=== Begin Enclosure ===
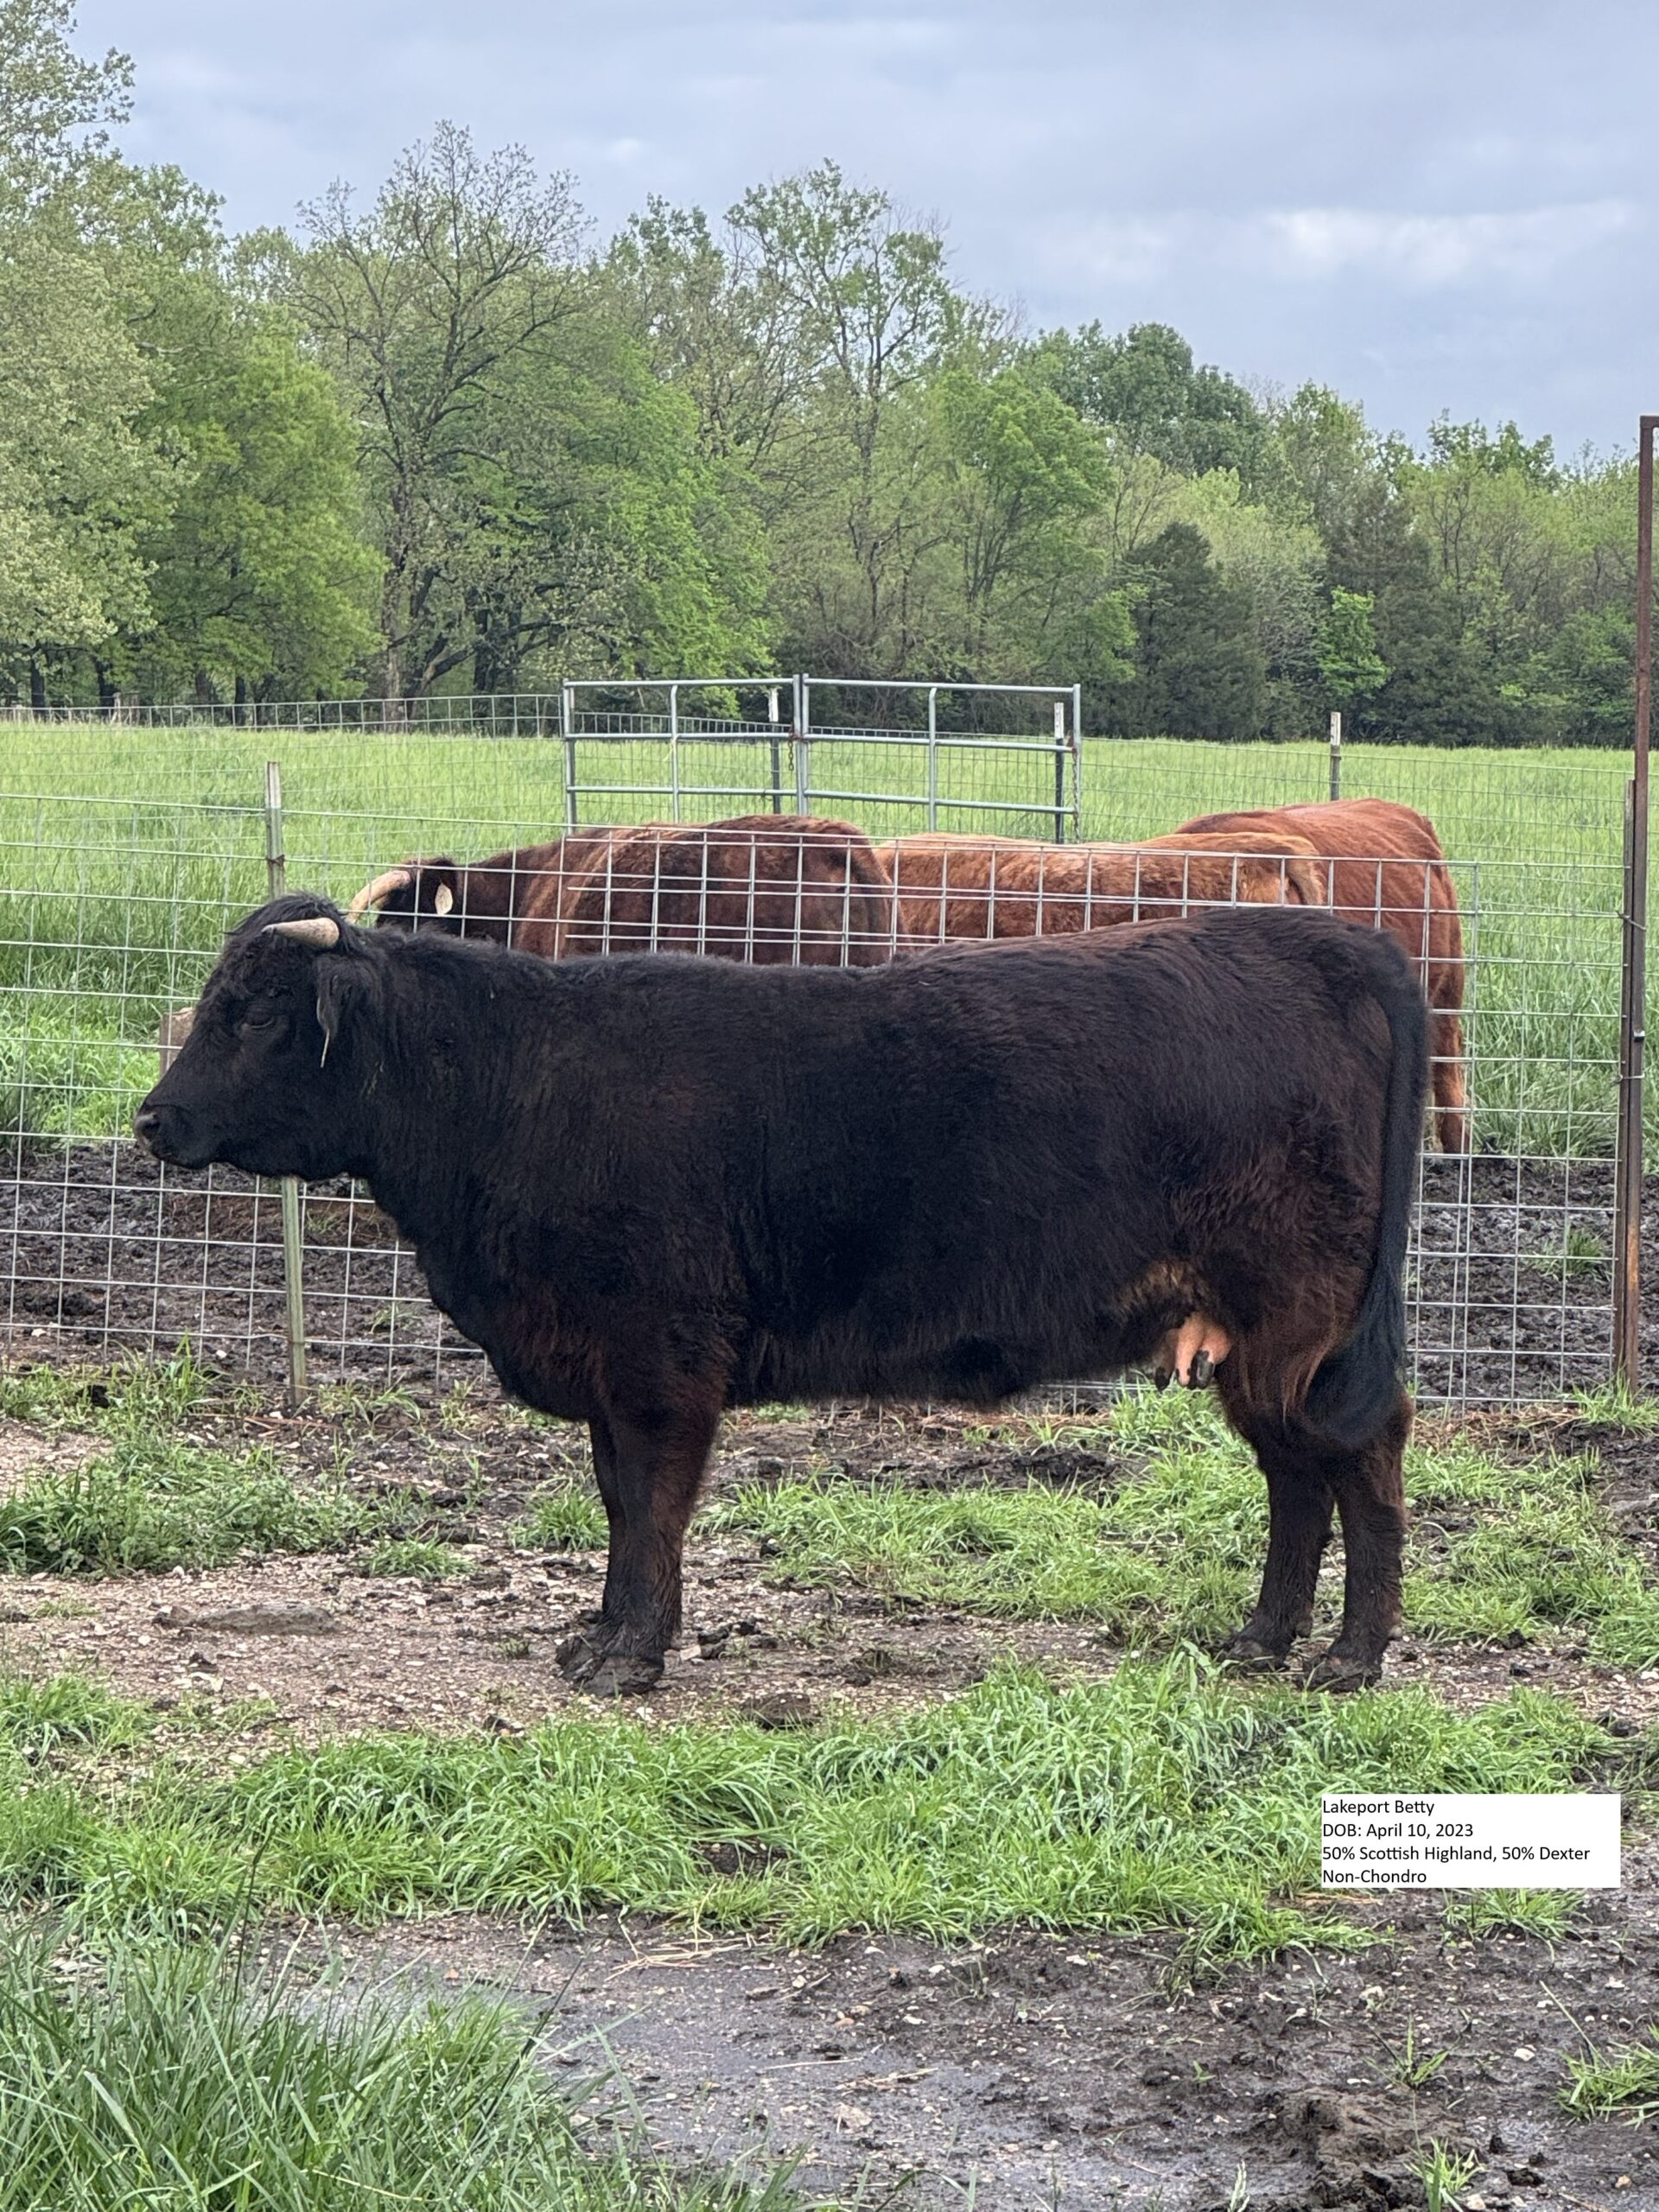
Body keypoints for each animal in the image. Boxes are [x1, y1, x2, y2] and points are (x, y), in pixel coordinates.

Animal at [134, 892, 1427, 1699]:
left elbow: (652, 1507)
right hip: (1253, 1346)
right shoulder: (610, 1372)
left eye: (252, 1011)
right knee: (1296, 1479)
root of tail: (1332, 944)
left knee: (1357, 1465)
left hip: (1303, 1327)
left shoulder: (660, 1363)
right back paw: (1260, 1637)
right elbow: (617, 1504)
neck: (512, 1088)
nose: (151, 1118)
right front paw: (600, 1633)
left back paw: (1350, 1658)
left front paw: (631, 1654)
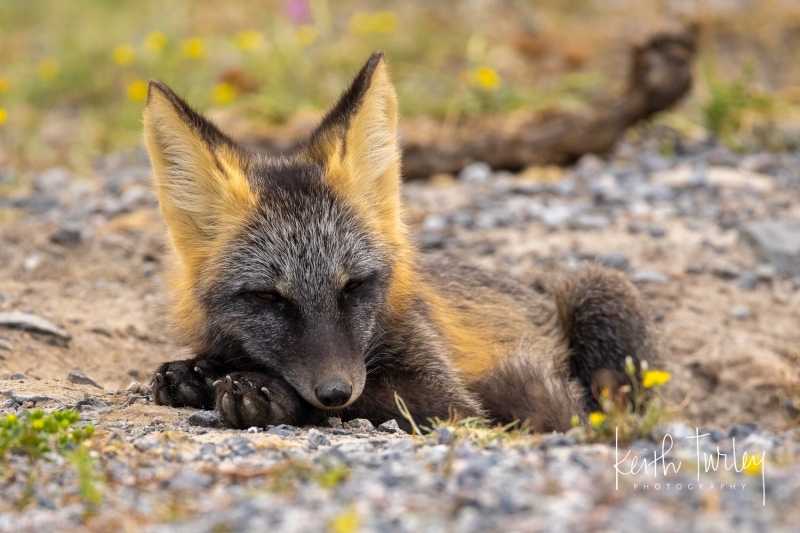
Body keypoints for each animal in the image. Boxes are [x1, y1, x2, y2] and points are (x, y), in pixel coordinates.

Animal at [144, 52, 658, 433]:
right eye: (270, 297)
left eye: (353, 286)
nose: (334, 390)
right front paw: (196, 372)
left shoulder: (448, 396)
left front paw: (267, 393)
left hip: (601, 291)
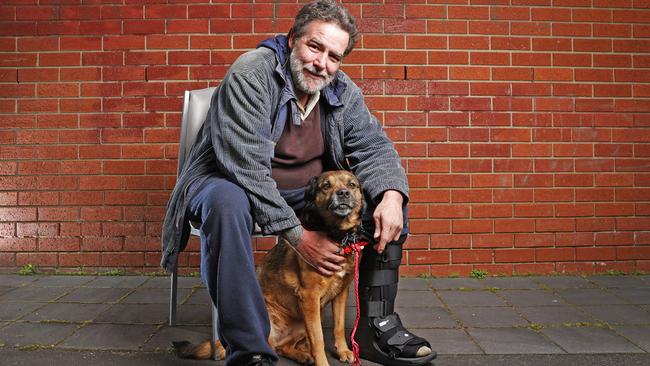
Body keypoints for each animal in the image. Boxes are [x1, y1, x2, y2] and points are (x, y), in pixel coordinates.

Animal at [175, 170, 362, 364]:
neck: (337, 235)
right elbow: (318, 338)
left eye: (352, 185)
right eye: (326, 186)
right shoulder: (309, 296)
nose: (343, 193)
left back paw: (303, 355)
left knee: (283, 347)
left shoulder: (341, 293)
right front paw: (323, 362)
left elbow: (339, 326)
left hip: (307, 320)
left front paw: (343, 350)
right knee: (274, 346)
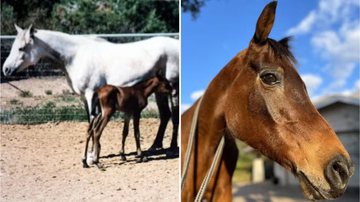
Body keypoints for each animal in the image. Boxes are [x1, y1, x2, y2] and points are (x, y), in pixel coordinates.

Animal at [2, 24, 180, 152]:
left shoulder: (90, 95)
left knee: (174, 115)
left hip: (173, 88)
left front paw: (91, 155)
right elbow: (91, 125)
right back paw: (155, 146)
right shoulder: (84, 97)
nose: (6, 69)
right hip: (160, 91)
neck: (75, 56)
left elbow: (92, 123)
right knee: (165, 115)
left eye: (21, 48)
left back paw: (171, 147)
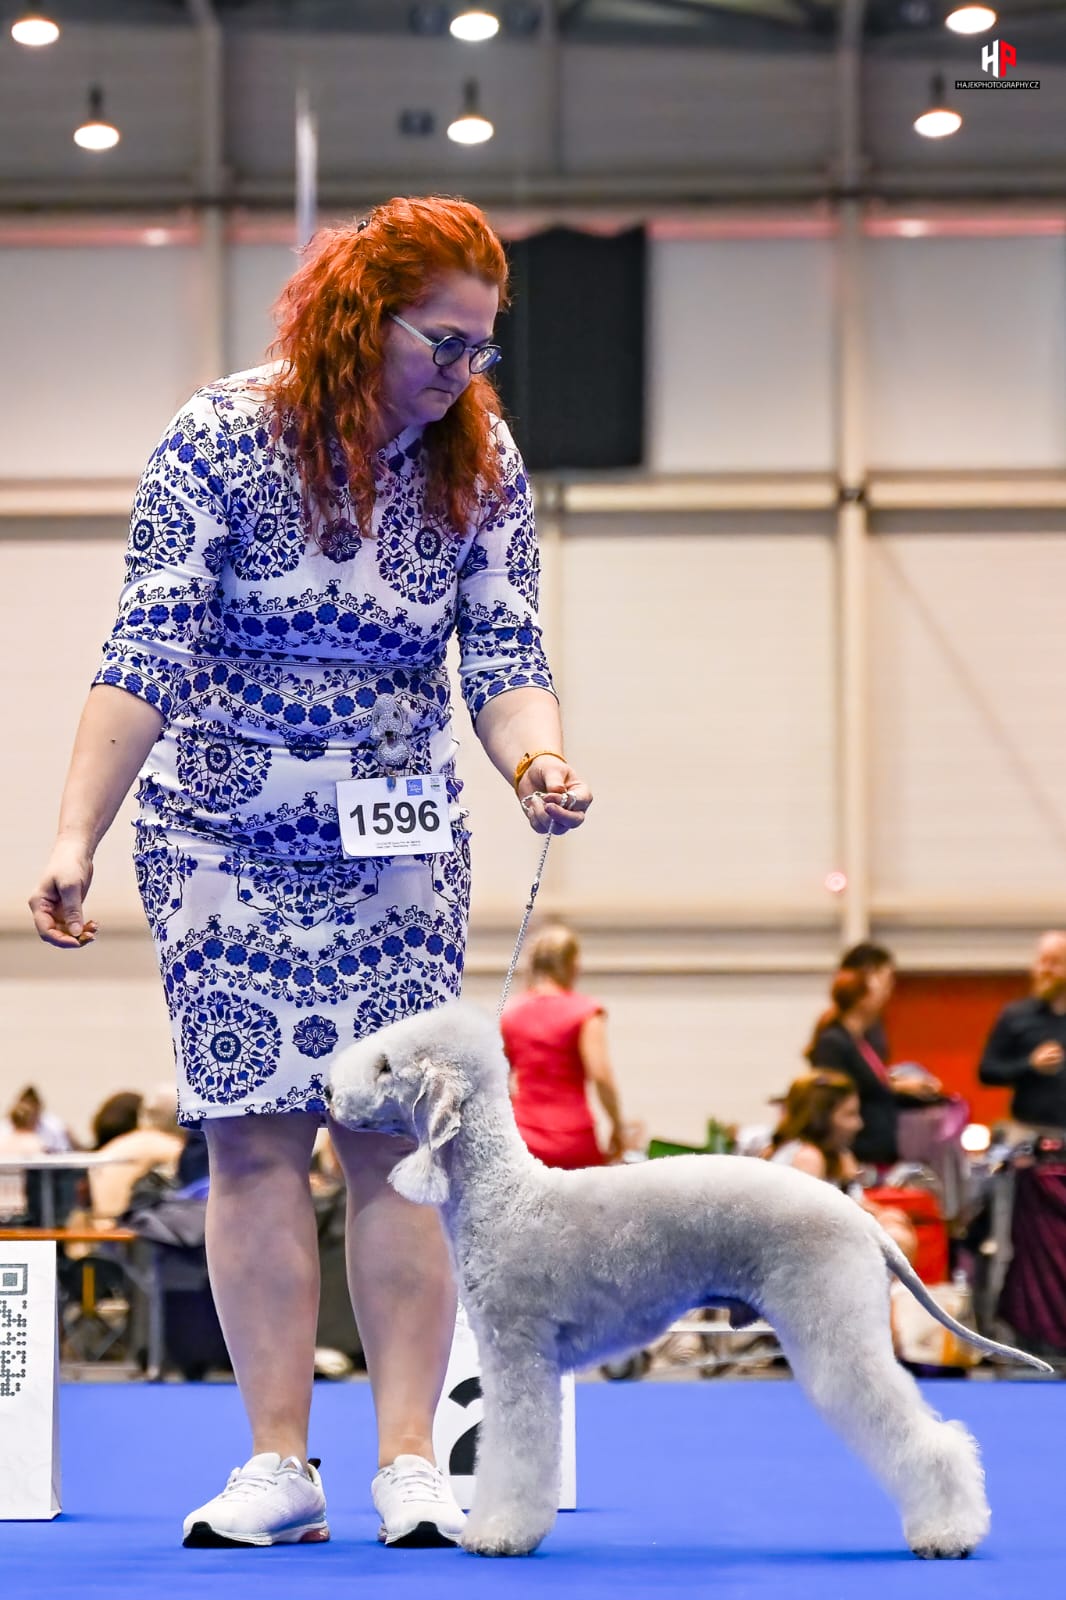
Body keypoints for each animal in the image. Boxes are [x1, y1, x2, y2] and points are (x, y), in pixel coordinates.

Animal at [328, 1002, 1050, 1559]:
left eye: (387, 1066)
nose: (330, 1093)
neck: (503, 1194)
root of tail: (861, 1217)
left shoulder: (519, 1354)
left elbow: (516, 1453)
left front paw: (498, 1534)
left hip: (834, 1328)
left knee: (927, 1436)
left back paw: (948, 1533)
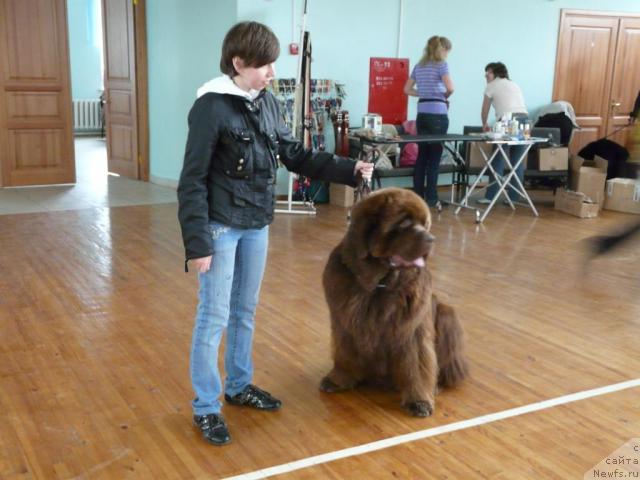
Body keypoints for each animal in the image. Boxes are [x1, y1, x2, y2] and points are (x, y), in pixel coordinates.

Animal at [322, 188, 468, 416]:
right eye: (404, 223)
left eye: (425, 224)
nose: (431, 238)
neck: (380, 283)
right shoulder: (344, 324)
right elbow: (344, 352)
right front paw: (339, 379)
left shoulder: (411, 331)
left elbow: (417, 365)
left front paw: (419, 400)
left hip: (447, 315)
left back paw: (436, 386)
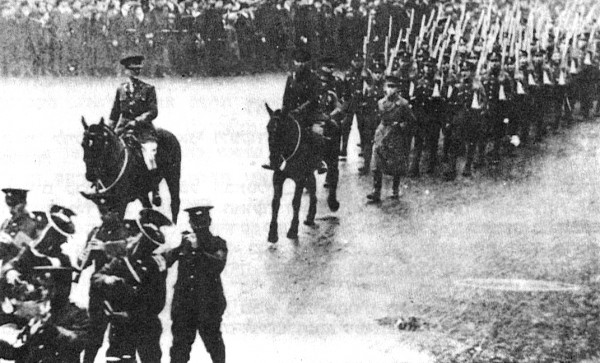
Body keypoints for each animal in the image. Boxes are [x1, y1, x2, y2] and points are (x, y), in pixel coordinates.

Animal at [266, 103, 340, 245]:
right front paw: (272, 233)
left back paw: (333, 203)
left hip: (332, 158)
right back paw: (310, 216)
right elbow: (275, 202)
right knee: (312, 187)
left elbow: (296, 202)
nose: (273, 160)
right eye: (268, 128)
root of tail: (331, 118)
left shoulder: (299, 179)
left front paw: (293, 230)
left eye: (282, 130)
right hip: (310, 171)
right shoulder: (278, 177)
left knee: (334, 175)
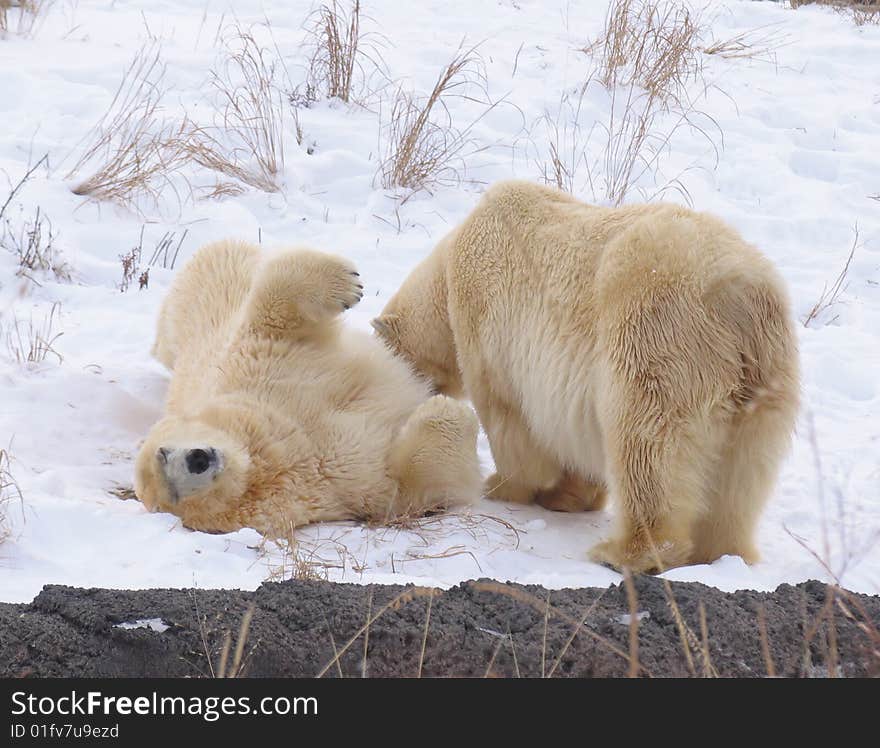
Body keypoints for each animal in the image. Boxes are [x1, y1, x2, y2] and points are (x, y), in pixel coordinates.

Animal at [134, 238, 482, 532]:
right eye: (173, 490)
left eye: (163, 452)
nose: (198, 459)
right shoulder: (343, 486)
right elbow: (417, 484)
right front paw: (446, 410)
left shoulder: (253, 366)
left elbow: (270, 313)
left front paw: (348, 282)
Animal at [372, 181, 796, 572]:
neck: (450, 266)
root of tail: (740, 294)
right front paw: (571, 497)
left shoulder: (487, 322)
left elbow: (508, 416)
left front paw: (505, 485)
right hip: (763, 377)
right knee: (742, 473)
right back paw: (720, 552)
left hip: (658, 331)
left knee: (645, 440)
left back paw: (627, 552)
=== End Enclosure ===
#### Exercise goal:
Every line of the data above is to be repeated exactly; the images are to be left out.

#### Result of this task:
Body keypoints for each animal in the image. Boxes are [x1, y1, x2, y2] and points are (x, y), in pixel coordinates.

Animal at [134, 892, 1427, 1699]:
left elbow: (652, 1507)
right hip: (1253, 1346)
right shoulder: (610, 1372)
left eye: (252, 1011)
right knee: (1296, 1479)
root of tail: (1332, 944)
left knee: (1357, 1465)
left hip: (1303, 1327)
left shoulder: (660, 1363)
right back paw: (1260, 1637)
right elbow: (617, 1504)
neck: (512, 1088)
nose: (151, 1118)
right front paw: (600, 1633)
left back paw: (1350, 1658)
left front paw: (631, 1654)
Body keypoints for each animal in the image. Boxes are [x1, y1, x2, y2] and points are (x, y), in pixel coordinates.

Animal at [144, 52, 658, 433]:
right eye: (270, 297)
left eye: (353, 286)
nose: (334, 390)
right front paw: (196, 372)
left shoulder: (448, 396)
left front paw: (267, 393)
left hip: (601, 291)
Body keypoints for each animal in the image. Boxes are [x1, y1, x2, y2] and points are (x, y), in pixel coordinates.

Animal at [175, 170, 362, 364]:
neck: (337, 235)
right elbow: (318, 338)
left eye: (352, 185)
right eye: (326, 186)
right shoulder: (309, 296)
nose: (343, 193)
left back paw: (303, 355)
left knee: (283, 347)
left shoulder: (341, 293)
right front paw: (323, 362)
left elbow: (339, 326)
left hip: (307, 320)
left front paw: (343, 350)
right knee: (274, 346)
Body keypoints for each animal in the image. Boxes are [x1, y1, x2, y2] and points are (x, y), in pixel coordinates.

Animal at [2, 24, 180, 152]:
left shoulder: (90, 95)
left knee: (174, 115)
left hip: (173, 88)
left front paw: (91, 155)
right elbow: (91, 125)
right back paw: (155, 146)
right shoulder: (84, 97)
nose: (6, 69)
right hip: (160, 91)
neck: (75, 56)
left elbow: (92, 123)
right knee: (165, 115)
left eye: (21, 48)
left back paw: (171, 147)
Body keypoints for each animal in the image. Boxes are [x1, y1, x2, y2] and points are (x, y), in pixel coordinates.

Animal at [328, 1002, 1050, 1559]:
left eye: (387, 1066)
nose: (330, 1093)
neck: (503, 1194)
root of tail: (861, 1217)
left shoulder: (519, 1354)
left elbow: (516, 1453)
left front paw: (498, 1534)
left hip: (834, 1328)
left knee: (927, 1436)
left back paw: (948, 1533)
Body keypoints for each animal in the image. Boxes are [x1, y1, x2, y2] and points are (x, y), in pixel coordinates.

Animal at [322, 188, 468, 416]:
right eye: (404, 223)
left eye: (425, 224)
nose: (431, 238)
neck: (380, 283)
right shoulder: (344, 324)
right elbow: (344, 352)
right front paw: (339, 379)
left shoulder: (411, 331)
left elbow: (417, 365)
left front paw: (419, 400)
left hip: (447, 315)
left back paw: (436, 386)
Body keypoints for each animal in the image. Boxes are [x1, y1, x2, y2] and points are (x, y), in pixel coordinates.

Animal at [266, 103, 340, 245]:
right front paw: (272, 233)
left back paw: (333, 203)
left hip: (332, 158)
right back paw: (310, 216)
right elbow: (275, 202)
right knee: (312, 187)
left elbow: (296, 202)
nose: (273, 160)
right eye: (268, 128)
root of tail: (331, 118)
left shoulder: (299, 179)
left front paw: (293, 230)
left eye: (282, 130)
right hip: (310, 171)
right shoulder: (278, 177)
left knee: (334, 175)
Body keypoints for each animal in the image. Boxes are [x1, y1, x2, y2] and points are (x, y), in pixel coordinates.

Animal at [134, 238, 482, 532]:
right eye: (173, 490)
left eye: (163, 452)
nose: (198, 459)
right shoulder: (343, 486)
right elbow: (417, 484)
right front paw: (446, 410)
left shoulder: (253, 366)
left elbow: (270, 313)
left front paw: (348, 282)
Animal at [372, 181, 796, 572]:
neck: (450, 266)
root of tail: (740, 294)
right front paw: (571, 497)
left shoulder: (487, 322)
left elbow: (508, 416)
left front paw: (505, 485)
right hip: (763, 377)
right knee: (742, 473)
right back paw: (720, 552)
left hip: (658, 331)
left knee: (645, 440)
left back paw: (627, 552)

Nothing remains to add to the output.